When SpaceX successfully launched a top-secret spy satellite into orbit earlier this month, it proved a triumphant moment for the firm in its years-long battle to win the confidence of the U.S. military and break a decadelong monopoly on defense launch services held by United Launch Alliance.
The event opened up a significant business line for Space Exploration Technologies Corp., Elon Musk’s Hawthorne rocket manufacturer, and gives the company an alternative revenue stream that is immune from downswings in the commercial market and civilian government budgets – a pressing concern as the market for large satellite launches appears vulnerable.
With production of large geostationary satellites slowing over the last year, SpaceX needs to be prepared for the resulting slackening of demand for launch services in coming years, said Tim Farrar, president of Menlo Park consulting firm Telecom, Media & Finance Associates Inc.
“They will have to look to diversify from geostationary satellites, because there just won’t be as much to launch in three or four years,” he said. “There is a lot of concern in the industry about the decline in satellites.”

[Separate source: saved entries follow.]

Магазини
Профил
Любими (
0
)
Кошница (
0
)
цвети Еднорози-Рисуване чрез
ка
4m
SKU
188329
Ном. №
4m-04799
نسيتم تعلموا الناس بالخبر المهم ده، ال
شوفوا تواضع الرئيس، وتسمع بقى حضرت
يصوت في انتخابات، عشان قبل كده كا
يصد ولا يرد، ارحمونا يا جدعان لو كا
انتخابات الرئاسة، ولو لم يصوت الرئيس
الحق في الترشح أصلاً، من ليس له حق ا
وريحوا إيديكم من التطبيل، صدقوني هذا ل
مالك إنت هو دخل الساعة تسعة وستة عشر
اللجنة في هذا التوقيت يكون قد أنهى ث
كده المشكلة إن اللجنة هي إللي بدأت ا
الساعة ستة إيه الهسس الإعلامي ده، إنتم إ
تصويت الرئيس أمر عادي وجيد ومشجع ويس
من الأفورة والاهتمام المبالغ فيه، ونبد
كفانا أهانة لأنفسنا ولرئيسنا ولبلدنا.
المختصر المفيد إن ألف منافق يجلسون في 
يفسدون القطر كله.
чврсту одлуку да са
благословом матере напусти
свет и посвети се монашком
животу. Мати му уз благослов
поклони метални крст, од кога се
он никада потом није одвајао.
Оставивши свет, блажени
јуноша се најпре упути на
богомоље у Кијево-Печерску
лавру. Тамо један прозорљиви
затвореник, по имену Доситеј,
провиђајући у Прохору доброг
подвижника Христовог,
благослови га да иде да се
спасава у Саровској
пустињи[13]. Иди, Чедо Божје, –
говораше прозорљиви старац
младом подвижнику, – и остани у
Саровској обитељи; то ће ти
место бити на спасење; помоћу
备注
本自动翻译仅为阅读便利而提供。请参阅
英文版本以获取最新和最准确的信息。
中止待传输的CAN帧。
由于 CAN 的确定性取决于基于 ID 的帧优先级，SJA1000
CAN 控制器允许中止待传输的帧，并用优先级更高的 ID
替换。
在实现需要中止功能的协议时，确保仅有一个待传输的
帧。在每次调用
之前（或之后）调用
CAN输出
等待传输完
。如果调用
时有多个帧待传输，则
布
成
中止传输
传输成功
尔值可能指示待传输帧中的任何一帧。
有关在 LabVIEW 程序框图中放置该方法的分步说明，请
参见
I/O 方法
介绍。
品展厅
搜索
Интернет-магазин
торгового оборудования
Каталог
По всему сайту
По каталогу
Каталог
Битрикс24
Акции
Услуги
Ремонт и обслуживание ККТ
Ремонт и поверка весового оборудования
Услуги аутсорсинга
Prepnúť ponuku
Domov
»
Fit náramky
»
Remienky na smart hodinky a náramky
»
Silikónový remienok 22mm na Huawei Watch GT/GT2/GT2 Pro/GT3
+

Vertically integrated SpaceX provides the cheapest ride into space, but its market is limited to a portion of the roughly 80 to 85 satellites launched worldwide each year for military, government, and commercial uses, said Bill Ostrove, an analyst with Forecast International Inc. of Newtown, Conn. That’s because many countries prefer to launch satellites on homegrown rockets. The U.S. military and commercial satellite operators also don’t like to be locked into contracts with a single launch-service provider – even if that means paying more to support a competitor such as Centennial, Colo.-based United Launch Alliance.
“Half of the commercial market, half of the U.S. civil (government) and military market is the max potential,” he said. “So right now, you are talking about 20 to 25 launches per year.”

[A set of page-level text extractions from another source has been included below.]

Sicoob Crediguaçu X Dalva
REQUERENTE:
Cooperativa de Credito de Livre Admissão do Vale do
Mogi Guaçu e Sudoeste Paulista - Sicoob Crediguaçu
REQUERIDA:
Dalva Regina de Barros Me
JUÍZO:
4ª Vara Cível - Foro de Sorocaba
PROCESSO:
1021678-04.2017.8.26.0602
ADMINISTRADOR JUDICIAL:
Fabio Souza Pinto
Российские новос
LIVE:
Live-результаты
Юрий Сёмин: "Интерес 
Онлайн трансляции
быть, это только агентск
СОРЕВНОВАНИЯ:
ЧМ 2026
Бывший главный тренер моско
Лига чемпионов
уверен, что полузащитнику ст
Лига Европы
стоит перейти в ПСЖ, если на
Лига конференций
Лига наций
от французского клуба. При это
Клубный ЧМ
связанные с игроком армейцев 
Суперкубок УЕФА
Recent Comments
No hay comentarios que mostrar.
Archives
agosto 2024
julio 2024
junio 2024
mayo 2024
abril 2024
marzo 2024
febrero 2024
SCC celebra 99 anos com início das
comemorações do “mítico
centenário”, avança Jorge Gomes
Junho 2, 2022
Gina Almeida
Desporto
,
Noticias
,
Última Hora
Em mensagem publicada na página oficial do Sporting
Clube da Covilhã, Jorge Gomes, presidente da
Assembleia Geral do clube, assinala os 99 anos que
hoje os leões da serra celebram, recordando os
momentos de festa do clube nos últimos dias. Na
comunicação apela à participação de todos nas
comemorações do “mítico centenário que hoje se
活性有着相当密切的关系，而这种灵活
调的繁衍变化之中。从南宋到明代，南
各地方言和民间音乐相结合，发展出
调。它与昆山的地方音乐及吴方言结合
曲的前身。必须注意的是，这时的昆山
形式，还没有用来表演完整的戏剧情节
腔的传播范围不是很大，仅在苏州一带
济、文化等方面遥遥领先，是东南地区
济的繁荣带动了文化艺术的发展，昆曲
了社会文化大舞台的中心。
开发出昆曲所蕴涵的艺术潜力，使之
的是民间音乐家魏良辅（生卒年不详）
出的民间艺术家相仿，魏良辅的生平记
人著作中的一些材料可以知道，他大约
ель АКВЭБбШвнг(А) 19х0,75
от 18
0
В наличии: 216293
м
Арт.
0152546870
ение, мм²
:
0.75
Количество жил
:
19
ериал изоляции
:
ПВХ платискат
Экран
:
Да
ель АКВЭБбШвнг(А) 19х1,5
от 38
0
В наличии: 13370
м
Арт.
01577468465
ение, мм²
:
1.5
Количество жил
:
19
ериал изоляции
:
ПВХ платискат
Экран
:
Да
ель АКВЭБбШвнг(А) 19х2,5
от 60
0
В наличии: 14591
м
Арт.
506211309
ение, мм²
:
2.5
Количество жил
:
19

The number of U.S. military satellite contracts fluctuates, depending on mission requirements, but on average involves about 10 launches each year, industry observers said. That means if SpaceX wins half of those launch contracts, it could amount to around 25 percent of its total addressable market.
“It’s a fairly reliable market because the U.S. military will (always) launch a certain number of satellites annually,” said Marco Caceres, director of space studies at Teal Group Corp. of Fairfax, Va. “This is a big cash cow.”
Military missions are often more expensive endeavors, requiring extra flight prechecks, hardware redundancies, and mountains of paperwork, which allow launch service providers to charge a premium, said TMF’s Farrar.
SpaceX officials declined to comment.
ULA, a joint venture of Boeing Co. and Lockheed Martin Corp., maintained a monopoly on U.S. military launch contracts for a decade as the only company certified to launch Air Force satellites. SpaceX sued the Air Force in 2014 for the right to bid on contracts, arguing it could provide launch services for a lower cost and without the national security implications ULA’s Atlas rocket, which uses Russian-made rocket engines.
SpaceX settled its lawsuit in 2015 after the Air Force agreed to make the bid process competitive; the company won an $82.7 million contract last year to launch a GPS satellite for the Air Force in 2018.
ULA opted not to bid, reportedly because it couldn’t compete on price. According to the company’s website, its rival Atlas 5 rocket has been contracted to the Air Force on previous missions for $163 million.
“The concern (with ULA) over the years on the part of the U.S. military was that the price was going up considerably because you didn’t have competition,” Caceres said.
The National Reconnaissance Office announced last year that it had awarded SpaceX a contract estimated to be worth $100 million to launch a spy satellite for the agency, a division of the Defense Department. In March, the company received its second Air Force contract, worth $96.5 million, to launch another GPS satellite in 2019.
The company is not yet able to compete for the U.S. military’s heaviest and largest satellite launches because of the limited lift capability of its Falcon 9 rocket. ULA maintains a monopoly on those flights for now with its heavy-lift Delta rocket, which costs $350 million to launch.
SpaceX aims to break into that market with its Falcon Heavy rocket, which it plans to launch for the first time in late summer. The Falcon Heavy could be certified for Air Force flights within two years, according to industry experts.
“The Falcon Heavy is still a question mark because it hasn’t launched,” Teal’s Caceres said. “Once they get that heavy-lift capability, they can compete fully with ULA.”